The study of more than 2,600 AFib patients found they are significantly more likely to develop dementia when using medicines to prevent blood clots, such as warfarin, when their dosing is too high or too low for an extended period of time. Findings from the study were presented at the 2014 Annual Heart Rhythm Society Scientific Session in San Francisco last week.
In the United States, nearly one in 10 people, or about 2.7 million Americans, develop AFib in their lifetimes. Atrial fibrillation is a quivering or irregular heartbeat that can lead to blood clots, stroke, heart failure and other heart-related complications.
Physicians try to achieve an international normalized ratio (a test used to learn how fast the blood clots) of two to three, which is within the therapeutic range, or the safety range. Typically, dosages higher than the therapeutic range can increase the risk of bleeding. If the dose is lower than the therapeutic range, it can increase risk of blood clots forming.
Three years ago researchers at the Intermountain Medical Center Heart Institute found that patients with atrial fibrillation were at higher risk for developing dementia, but the cause of that association — the link between anticoagulation medication and dementia — was unknown.
“Most patients who develop atrial fibrillation require the use of an anticoagulant to prevent a stroke. The most common anticoagulant used worldwide is warfarin, and we now know that if warfarin doses are consistently too high or too low, one of the long-term consequences can be brain damage,” said Jared Bunch, MD, principal investigator and director of electrophysiology research at the Intermountain Medical Center Heart Institute. “This points to the possibility that dementia in atrial fibrillation patients is partly due to small repetitive clots and/or bleeds in the brain.”
Researchers from the Intermountain Medical Center Heart Institute study collected results from 2,693 patients, with 4.1 percent of them having been diagnosed with dementia. Results were based on the percentage of time their blood-thinning medications were within the range. The more time their dosages were within the range, the less risk they had of developing dementia.
- Patients within the therapeutic range less than 25 percent of the time were 4.5 times more likely to develop dementia.
- Patients within the therapeutic range 25-50 percent of the time were 4.1 times more likely to develop dementia.
- Patients within the therapeutic range 51-75 percent were only 2.5 percent more likely to develop dementia.
Dr.

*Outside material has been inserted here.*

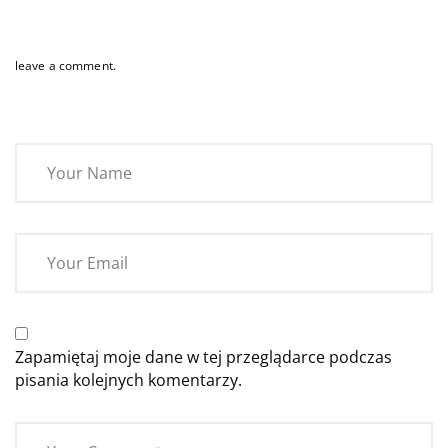
leave a comment.
Zapamiętaj moje dane w tej przeglądarce podczas
pisania kolejnych komentarzy.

Bunch noted that the increased risk remained significant when adjusting for common risks of both stroke and bleeding. “Our results from the study tell us two things. With careful use of anticoagulation medications, the dementia risk can be reduced. Patients on warfarin need very close follow-up in specialized anticoagulation centers, if possible, to ensure their blood levels are within the recommended levels more often. Second, these results also point to a potential new consequence of dependency on long-term anticoagulation medications. In this regard, stroke prevention therapies do not require long-term anticoagulation medications and reducing the use of these drugs will hopefully lower dementia risk.”

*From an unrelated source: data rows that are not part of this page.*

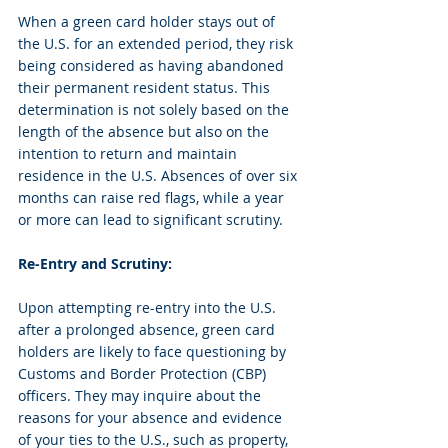
When a green card holder stays out of 
the U.S. for an extended period, they risk 
being considered as having abandoned 
their permanent resident status. This 
determination is not solely based on the 
length of the absence but also on the 
intention to return and maintain 
residence in the U.S. Absences of over six 
months can raise red flags, while a year 
or more can lead to significant scrutiny.
Re-Entry and Scrutiny:
Upon attempting re-entry into the U.S. 
after a prolonged absence, green card 
holders are likely to face questioning by 
Customs and Border Protection (CBP) 
officers. They may inquire about the 
reasons for your absence and evidence 
of your ties to the U.S., such as property,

Dementia is a cognitive dysfunction that impacts quality of life. Dementia is a progressive disease, and the impact on quality of life often worsens not only for patients, but also for their families and loved ones.

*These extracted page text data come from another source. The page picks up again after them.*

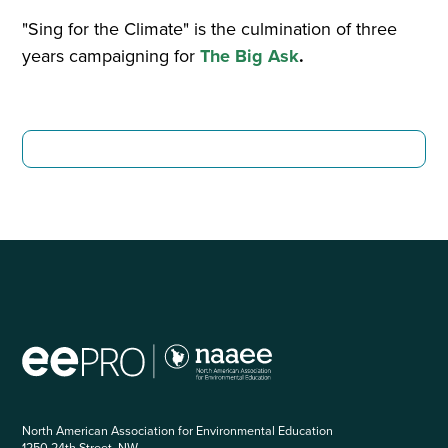
"Sing for the Climate" is the culmination of three
years campaigning for
The Big Ask
.
North American Association for Environmental Education
1250 24th Street, NW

Warfarin is used to prevent blood clots in atrial fibrillation patients, and though it is an effective therapy, the drug poses risks if improperly dosed. Proper dosing of warfarin is complicated because the drug interacts with many other common medications, as well as some foods.
When determining an initial dose of warfarin, physicians often start with a standard dose and can take certain clinical indicators into account to alter that dose. These clinical measures include age, body size, smoking status, and use of certain medications. During the initial weeks of therapy, the warfarin activity is monitored closely through blood tests, and adjustments are made as needed.